Brief 1 = Quote the forum thread on army lists word for word, everything from "Take a massive" down to "start on that.".
Brief 2 = Translate this sentence from the army-list thread into Spanish: "A well-rounded all comers list is still the theoretical ideal, in my mind."

Take a massive unit of lesser daemons and some icons and hopefully they will come in in time to act as a massive meat shield for your other units. Invuls! And there's never that many melta shots to go around. They're not push overs in combat either...


----------



## Cyklown (Feb 8, 2010)

Well, don't try to "build a better build", but sit down and work on it. A fully mech'd list can still be developed to not fall on it's face when in front of anti-mech.

A well-rounded all comers list is still the theoretical ideal, in my mind. This isn't magic, after all, the game isn't designed to feed off of a well-planned metagame. There isn't enough planning on GWs part to even start on that.

There will be times when certain advantages of your units are eliminated. There are still other times when t5fnp would be usefull in that match, and although stubborn guys, or guys with a reroll of moral tests or something might be more usefull than fearless, PMs can still sneak three spec weapons into a squad, so there are still points where that ultimate unbroken (or rather, not yet broken. heh) sword and do the damage that you need them to.

You WILL need to be making full use of smoke, cover, forcing painfull target priority choices on the other guy and all that too, but that's not my area of expertise. There are some good blogs with Vassal-driven diagrams (since clearly the primary purpose of Vassal is to draw really pretty diagrams to explain theory to people. clearly!) our here that can explain stuff. Poke around through some of the blog/hnn/andsoforth contributors personal blogs and you can glean some good stuff


----------

Record extracts =

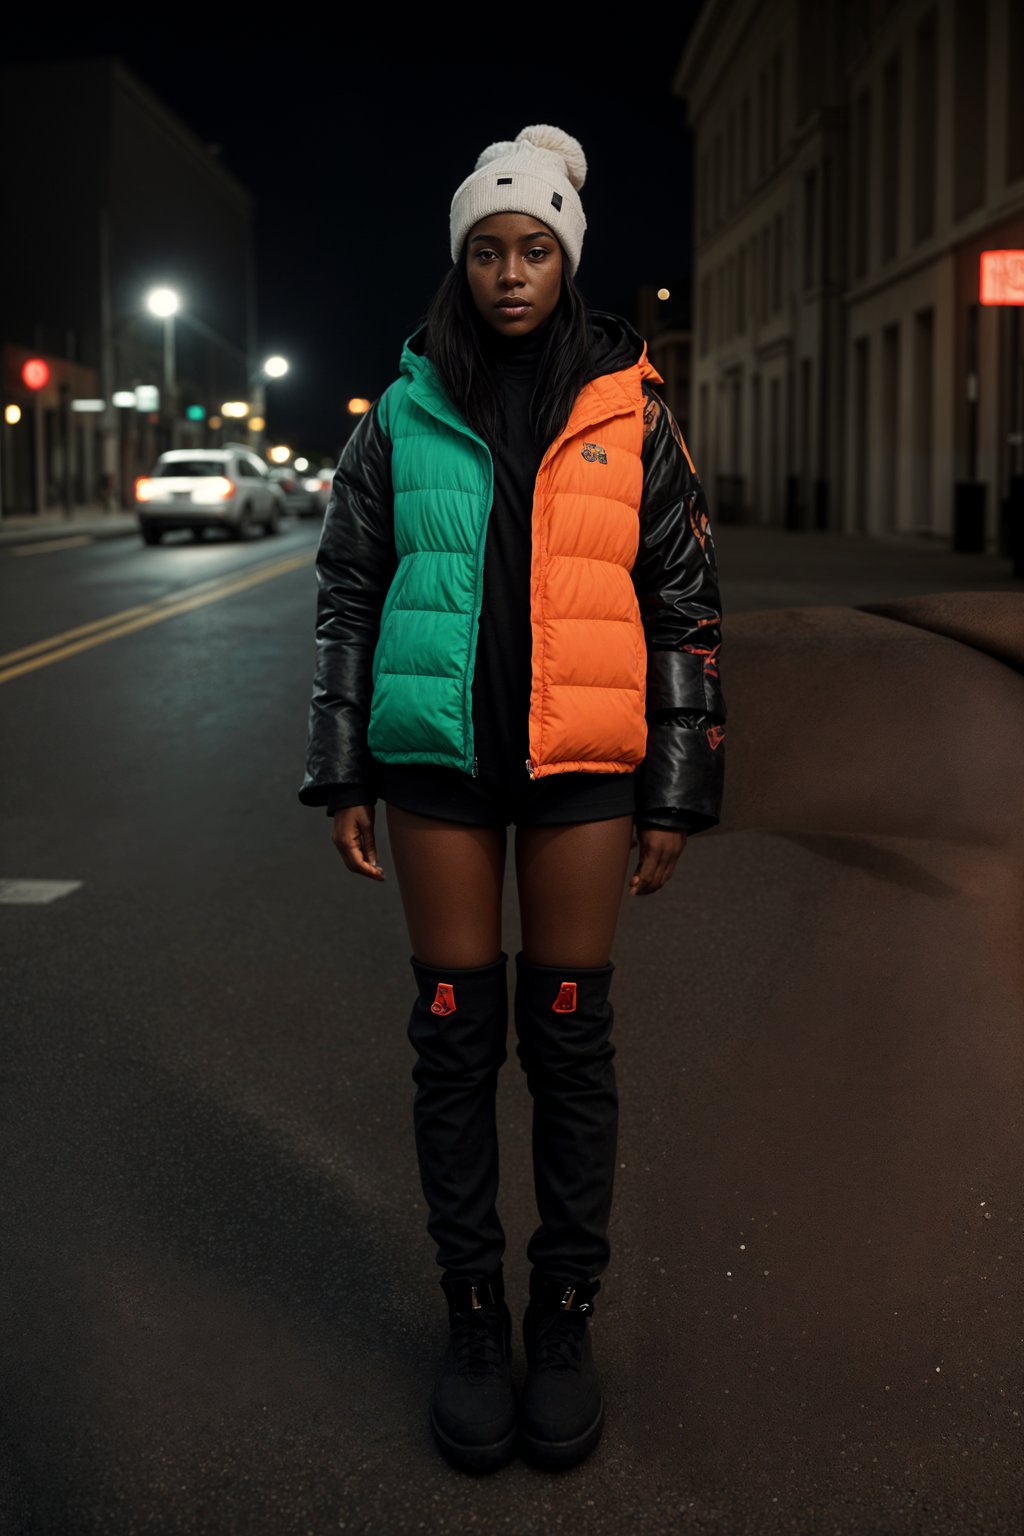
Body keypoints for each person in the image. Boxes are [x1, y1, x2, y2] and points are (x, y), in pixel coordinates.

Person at [298, 124, 726, 1475]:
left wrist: (675, 785)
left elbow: (686, 607)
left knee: (569, 1044)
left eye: (532, 248)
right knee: (452, 1044)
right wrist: (344, 764)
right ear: (460, 266)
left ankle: (563, 1314)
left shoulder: (633, 414)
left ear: (567, 257)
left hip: (584, 774)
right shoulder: (402, 413)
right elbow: (348, 592)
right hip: (436, 766)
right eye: (486, 251)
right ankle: (474, 1314)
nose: (510, 272)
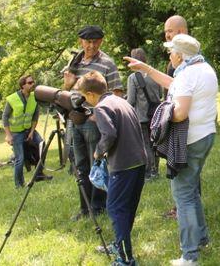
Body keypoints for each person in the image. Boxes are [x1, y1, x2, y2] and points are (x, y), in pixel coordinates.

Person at [157, 34, 218, 266]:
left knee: (183, 196)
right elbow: (173, 85)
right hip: (206, 135)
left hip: (188, 141)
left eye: (171, 51)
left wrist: (162, 114)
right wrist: (146, 70)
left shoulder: (186, 75)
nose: (169, 55)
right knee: (191, 191)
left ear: (180, 55)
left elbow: (180, 113)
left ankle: (189, 256)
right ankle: (202, 238)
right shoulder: (205, 69)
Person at [79, 71, 146, 266]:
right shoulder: (121, 101)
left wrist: (98, 152)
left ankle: (125, 259)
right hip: (139, 161)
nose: (85, 100)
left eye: (85, 97)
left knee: (116, 209)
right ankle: (120, 245)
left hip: (123, 165)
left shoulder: (101, 107)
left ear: (91, 94)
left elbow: (109, 135)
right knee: (127, 208)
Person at [126, 14, 188, 220]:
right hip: (160, 113)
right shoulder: (158, 72)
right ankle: (178, 204)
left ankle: (154, 174)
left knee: (149, 146)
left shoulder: (134, 77)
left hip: (154, 117)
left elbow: (132, 100)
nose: (166, 35)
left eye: (169, 31)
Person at [63, 25, 124, 220]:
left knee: (96, 164)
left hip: (94, 121)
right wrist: (68, 83)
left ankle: (99, 207)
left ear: (101, 41)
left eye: (95, 41)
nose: (91, 46)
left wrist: (97, 115)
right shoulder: (74, 62)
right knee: (79, 166)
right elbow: (67, 91)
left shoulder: (107, 63)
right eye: (88, 42)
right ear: (80, 41)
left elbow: (117, 93)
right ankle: (85, 208)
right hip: (74, 121)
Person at [2, 75, 51, 188]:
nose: (32, 84)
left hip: (29, 129)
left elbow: (35, 116)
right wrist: (8, 135)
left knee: (41, 145)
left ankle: (39, 174)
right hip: (16, 132)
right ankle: (19, 184)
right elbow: (5, 117)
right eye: (29, 82)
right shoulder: (12, 98)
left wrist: (32, 132)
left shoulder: (35, 97)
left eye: (33, 82)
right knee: (20, 159)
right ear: (22, 85)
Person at [126, 47, 163, 180]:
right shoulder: (155, 74)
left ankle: (149, 172)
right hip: (156, 114)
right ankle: (156, 170)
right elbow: (160, 95)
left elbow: (130, 100)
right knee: (155, 143)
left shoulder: (133, 78)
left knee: (145, 144)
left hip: (141, 116)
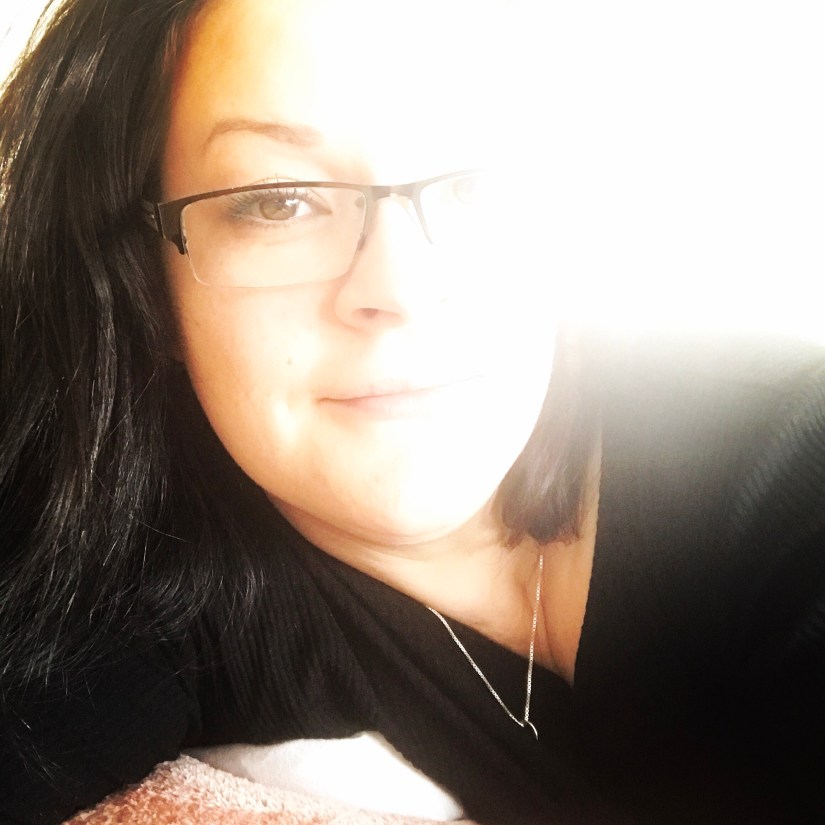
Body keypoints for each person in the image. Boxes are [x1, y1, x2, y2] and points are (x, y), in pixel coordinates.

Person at [0, 0, 823, 823]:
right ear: (143, 281)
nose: (400, 287)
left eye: (479, 184)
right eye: (279, 200)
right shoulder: (149, 566)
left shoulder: (782, 455)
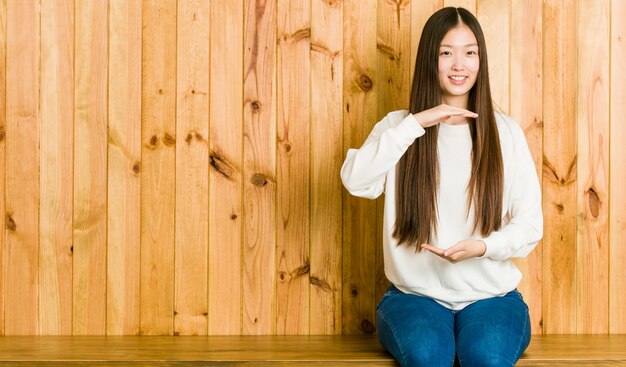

Exercise result 1 =
Take a massive unit of lesser daemons and some icons and hopefully they will come in in time to act as a massive meat shield for your other units. Invuls! And there's never that many melta shots to go around. They're not push overs in combat either...


----------



## Cyklown (Feb 8, 2010)

Well, don't try to "build a better build", but sit down and work on it. A fully mech'd list can still be developed to not fall on it's face when in front of anti-mech.

A well-rounded all comers list is still the theoretical ideal, in my mind. This isn't magic, after all, the game isn't designed to feed off of a well-planned metagame. There isn't enough planning on GWs part to even start on that.

Exercise result 2 = Una lista equilibrada para enfrentarse a cualquier rival sigue siendo, en mi opinión, el ideal teórico.